TAREFAS A REALIZAR
[1] Consegue reescrever a notícia sobre graffiti desde "Limpeza de monumento" até "alvo de pichagem.", inclusive, substituindo "Padrão dos Descobrimentos" por "monumento de Belém"?
[2] Que valores em euros aparecem na notícia sobre graffiti? Indique todos.
[3] Como prossegue a notícia sobre a pichagem do Padrão dos Descobrimentos? Escreva a continuação a partir da última frase apresentada.

EXCERTO PARA LEITURA

-*-

LISBOA
Governo disse há um ano que ia punir graffiti com mais
dureza. Nunca o fez
Suspeita da pichagem do Padrão dos Descobrimentos é uma
estudante de artes francesa. Lei sujeita-a a multa até 25 mil euros e a
encarceramento até oito anos, mas não há notícia de punições exemplares.
Limpeza de monumento custou 2300 euros, que se somam a gastos recentes da
Câmara de Lisboa superiores a 4,6 milhões.
Ana Henriques
11 de Agosto de
2021, 6:45
O
Governo disse em Setembro do ano passado que se preparava para
endurecer as punições aplicáveis a quem usa graffiti para vandalizar o
património alheio. Porém, nunca o fez até a este momento, altura em que o
problema volta a estar na ordem do dia por o Padrão dos Descobrimentos ter sido
alvo de pichagem.

-*-

MATERIAL REUNIDO
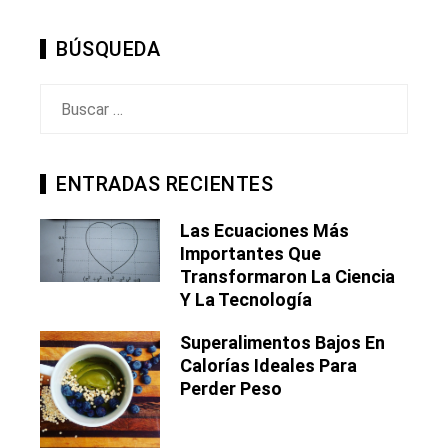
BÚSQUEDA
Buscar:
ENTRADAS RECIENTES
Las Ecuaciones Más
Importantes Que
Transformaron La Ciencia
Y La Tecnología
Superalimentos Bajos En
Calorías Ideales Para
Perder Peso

-*-

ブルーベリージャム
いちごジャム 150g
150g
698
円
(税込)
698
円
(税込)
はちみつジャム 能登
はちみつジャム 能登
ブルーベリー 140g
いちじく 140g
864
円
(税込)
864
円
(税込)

-*-

RESPOSTAS ESCRITAS
[1]
Limpeza de monumento custou 2300 euros, que se somam a gastos recentes da
Câmara de Lisboa superiores a 4,6 milhões.
Ana Henriques
11 de Agosto de
2021, 6:45
O
Governo disse em Setembro do ano passado que se preparava para
endurecer as punições aplicáveis a quem usa graffiti para vandalizar o
património alheio. Porém, nunca o fez até a este momento, altura em que o
problema volta a estar na ordem do dia por o monumento de Belém ter sido
alvo de pichagem.

[2] 25 mil euros; 2300 euros; 4,6 milhões

[3]
A autora das
inscrições no monumento nacional, que entretanto já foram removidas, será
uma estudante de artes francesa que entretanto regressou ao seu país, mas não
sem antes ter colocado um vídeo da sua proeza nas redes sociais com a mensagem
“It’s a wrap. Bye Lisboa” ("Terminado. Adeus
Lisboa"). Embora não confirme a sua nacionalidade, a Polícia Judiciária fala
da suspeita como sendo uma estrangeira “que já terá praticado actos da mesma
natureza similar noutros locais e que, entretanto, se ausentou do território
nacional”.
A remoção
da frase “Navegando cegamente por dinheiro, a humanidade afunda-se
num mar escarlate” – escrita em inglês e com erros ortográficos
– custou à empresa municipal de cultura que gere este equipamento 2300
euros mais IVA. Montante que se soma aos mais de 4,6 milhões para limpeza de
inscrições deste género adjudicados a várias empresas privadas pela Câmara de Lisboa
até 2023/24. A limpeza da chamada arte urbana também não tem ficado barata à
CP, que no ano passado gastou mais de meio milhão de euros para
apagar 60.372 metros quadrados de graffiti nos comboios. “No primeiro
trimestre deste ano foram removidos 5.727 metros quadrados
de graffiti, o que corresponde a uma média 1908 por mês”, detalha a
transportadora explicando que as queixas que apresenta acabam muitas vezes
arquivadas por falta de dados que permitam identificar os autores do
vandalismo.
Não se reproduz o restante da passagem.